CANBERRA, Australia—Australia’s era of political chaos continued on Saturday, with a general election failing to deliver an immediate victor and raising the prospect of a hung parliament.
Hours after the polls closed, Prime Minister Malcolm Turnbull sounded a confident tone despite early results showing his conservative Liberal Party-led coalition in a virtual tie with the opposition center-left Labor Party.
“Based on the advice I have from the party officials, we can have every confidence that we will form a coalition majority government in the next parliament,” Turnbull said in a speech to cheering supporters early Sunday morning.
Opposition leader Bill Shorten did not speculate on a Labor victory but celebrated the strong swing to his party only three years after it was convincingly dumped from power in the last election.
“There is one thing for sure. The Labor Party is back,” he said in a speech to supporters.
Parties need to hold at least 76 seats in the 150-seat House of Representatives to form a government. When the count was suspended early Sunday, the Australian Electoral Commission said Labor was leading in 72 seats, Turnbull’s coalition in 66 seats, and minor parties or independents in five seats.

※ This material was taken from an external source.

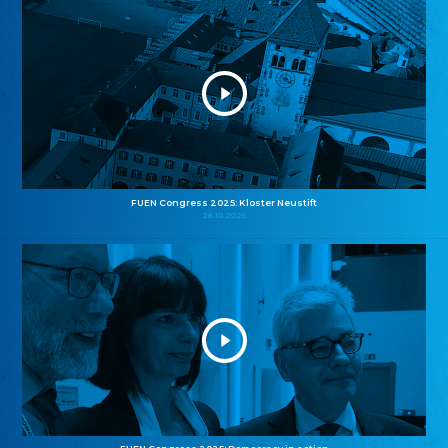
FUEN Congress 2025: Kloster Neustift
26.10.2025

Counting was less clear in another seven seats.
The final tally was not expected to be known until Tuesday, after mail-in ballots and those cast ahead of Saturday’s election were counted. In past elections, these votes have favored the conservatives.
Just two possibilities remain: The coalition will win by the slimmest of margins, or there will be a hung parliament.
Turnbull called the rare early election—dubbed a “double dissolution” because both the House and the Senate are dissolved—in a bid to break a legislative deadlock over a bill that would have created a construction industry watchdog. But the result of the election may bring further deadlock: If neither party earns a majority of seats in the House, both Labor and the coalition will be forced to try to forge alliances with independent lawmakers to form a minority government.